At the head, you will skin around the neck & jawbone until you get the the throat leather.
When you get to the throat area run your knife along the inside of the jaw bone as shown below.
Then using the skin flap from under the gator’s chin, skin along the throat area until you have met up with the rest of the skinned out hide.
Fleshing the Hide:
Once you have the hide free from the carcass, you can begin fleshing the hide. To flesh the hide, you must use a hide scrapper (sold at most taxidermy supply stores, etc.), a knife, or I’ve even heard of a sharpened metal spoon being used to remove any and all flesh, fat, or other material from the hide. If you do not remove absolutely all of this material, you will likely end up with a spoiled hide where the material has not been removed. Many veterans start off using a pressure washer to get the bulk of the material off, then finish with a scrapping technique.
Salting the Hide:
(1) Once the hide is all white on the flesh side with no fleshy material remaining, you will pour at least an inch of salt across the flesh side of the hide making sure to coat the entire hide. Use kosher salt that does not contain iodine. You can usually purchase 10 to 50 pound bags of non-iodized salt from big box stores or feed supply stores for dirt cheap. Do not be stingy here. The salt will pull out the moisture within the hide, and help to prevent bacteria from growing, which will help to preserve it.
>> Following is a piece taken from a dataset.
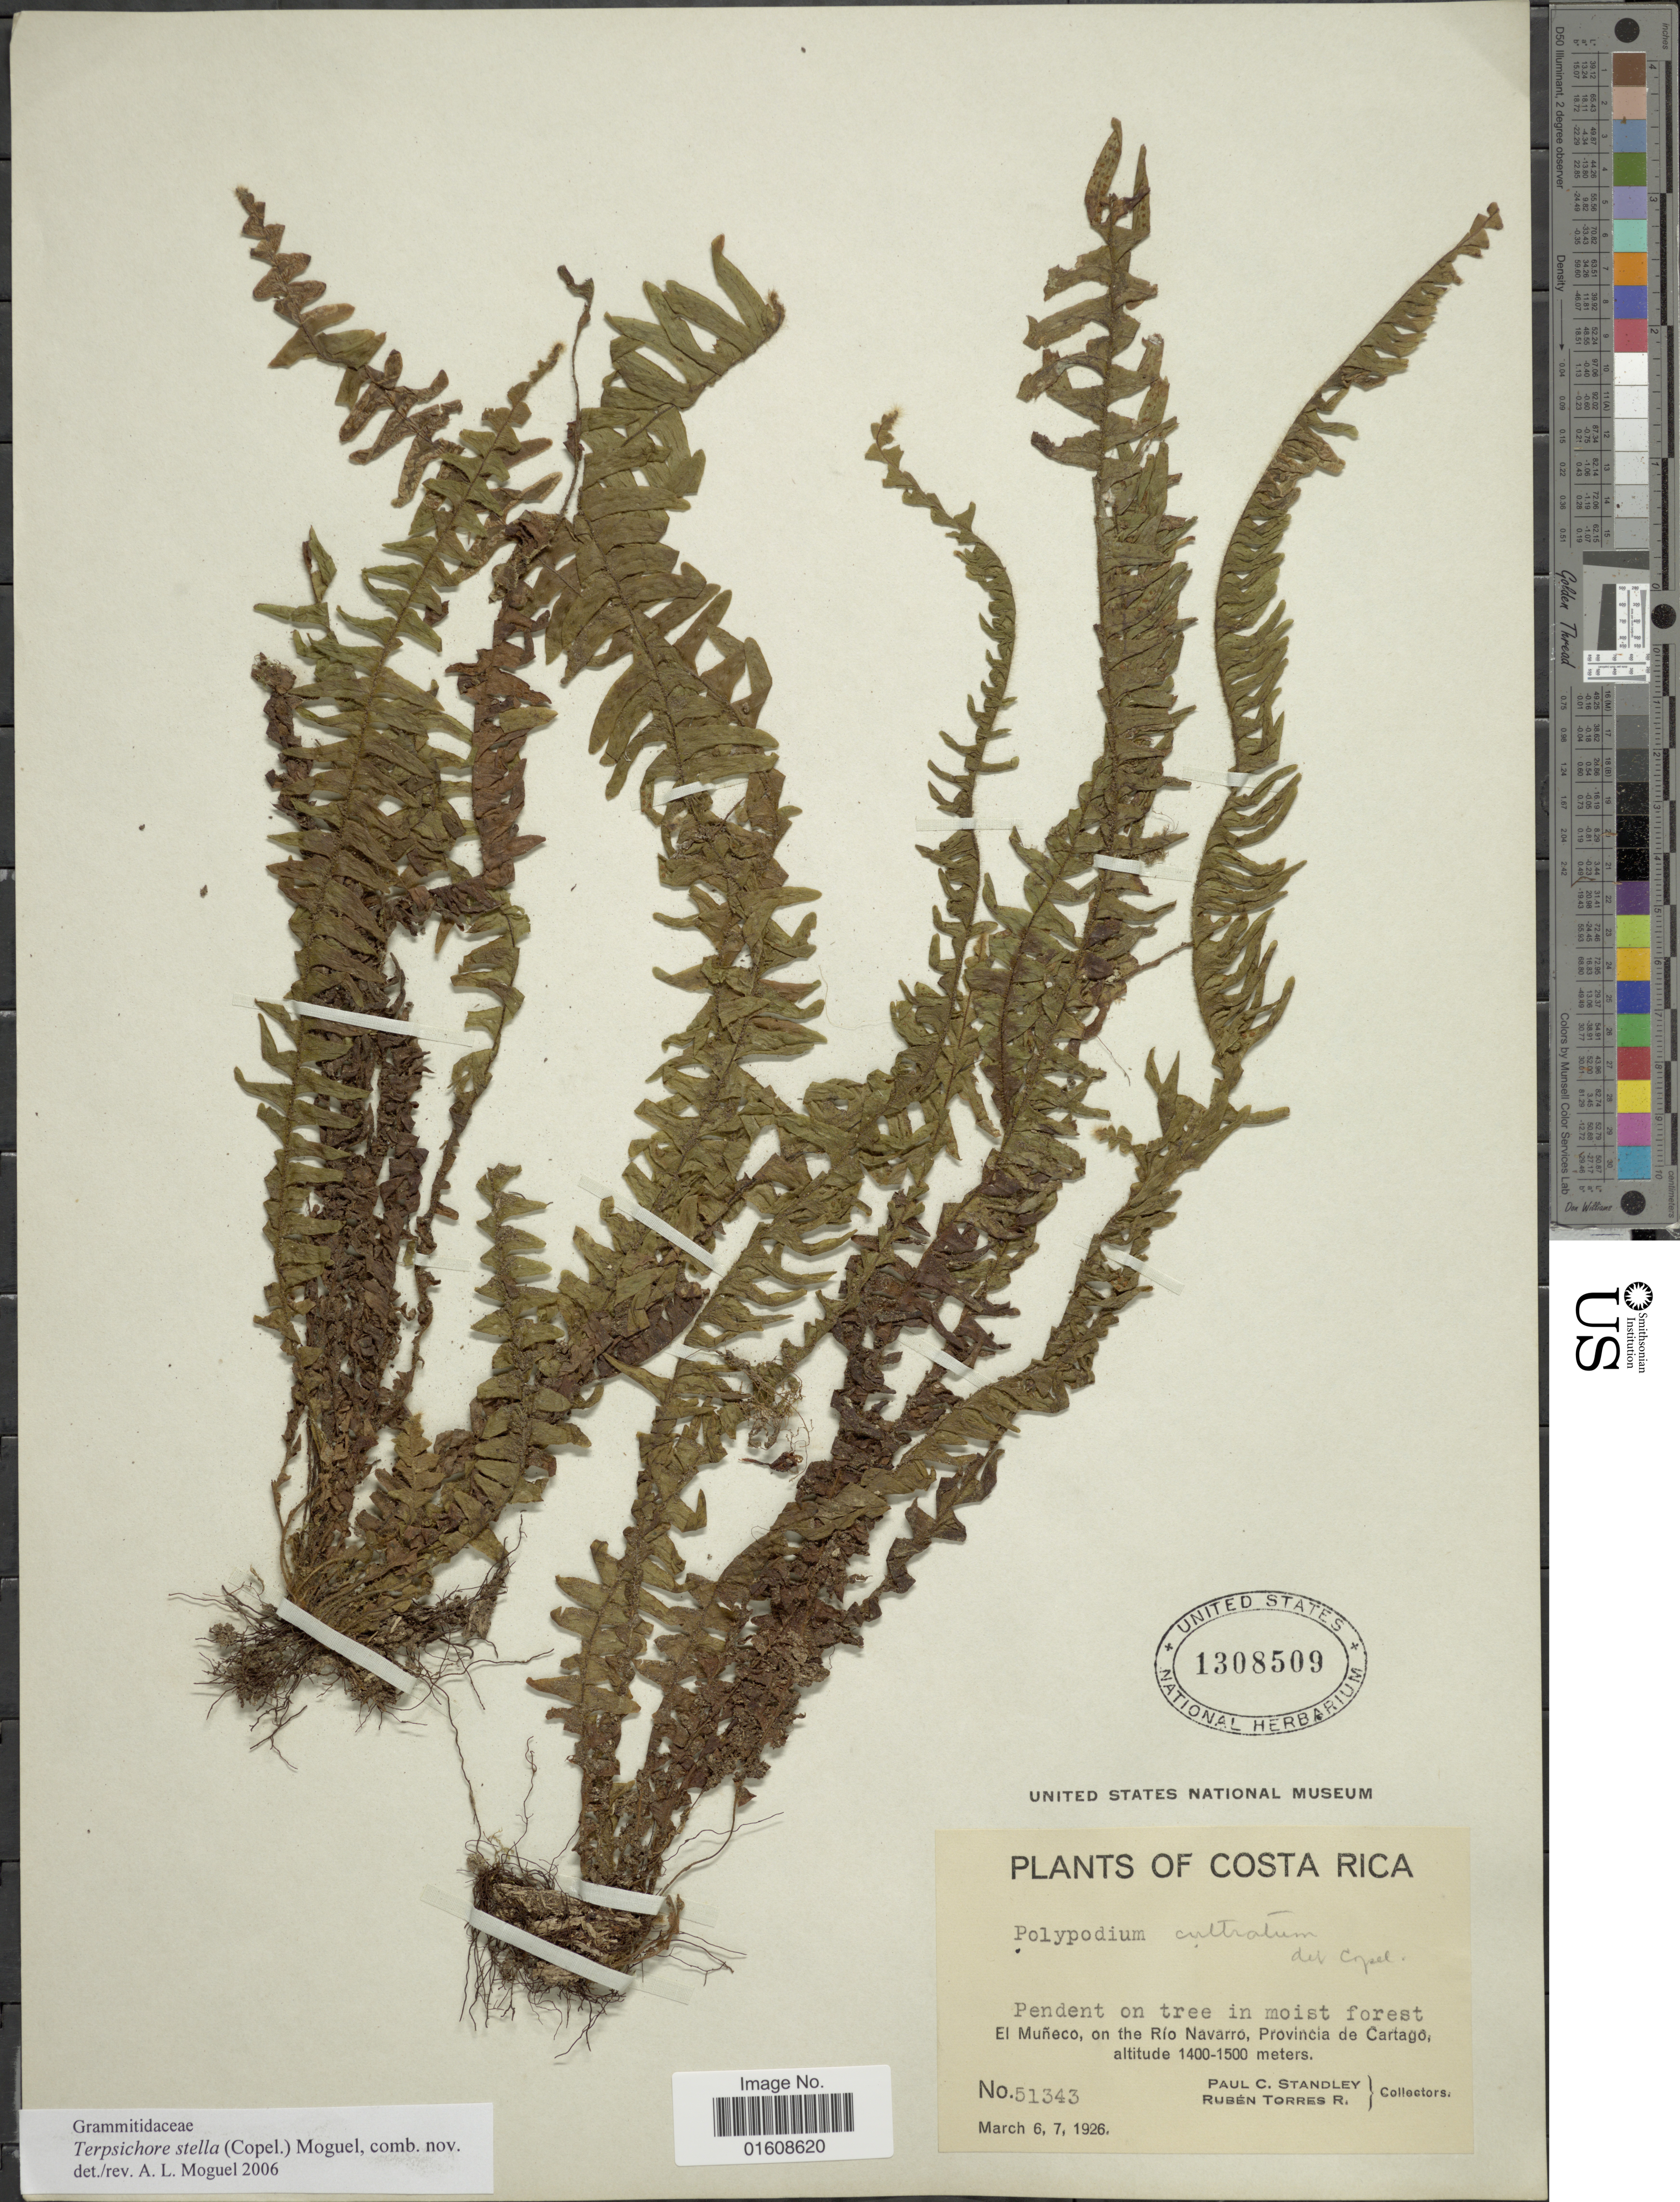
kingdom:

(2) Fold the hide with the flesh side touching, then roll the hide up.
(3) Place it on a board at an angle to allow for the hide to drain fluid, and store it in a cool place out of direct sunlight.
(4) Let the hide drain for roughly 24 hours.
(5) Unroll the hide, and scrape off all the damp salt and discard the used salt. Never reuse this salt. Once the hide has been scraped again, you will add another layer of salt on the hid just as thick as the last one. Roll the hide as before.
(6) Let it sit on the angled board to drain for 48 hours, and repeat the scrapping of the salt (and any remaining flesh material), and reapply the salt. Once the hide is salted in this manner, it can be kept in a cool dry place until it is ready to be shipped to the tannery or taxidermist (or until you begin tanning it yourself).
Make certain that you read up and fully understand your local, state, federal, international, and intergalactic laws regarding the act of harvesting, skinning, shipping, tanning, or storing of any game species prior to starting this process. If you are in any way unsure of the laws regarding any part of the process, then contact the appropriate authorities who will be more than happy to assist you in not being a moron. Lets act responsibly as sportsmen and sportswomen in order to be able to continue to enjoy and have our descendants enjoy the good Lord’s gift of natural resources.
Excellent article, my friend! Very enlightening. Am I correct in assuming that this technique will work just as well on the crocodiles that we have over here?
I’ve never had a chance to try, but I’m sure it would work just fine for any crocodilus at the family reunion.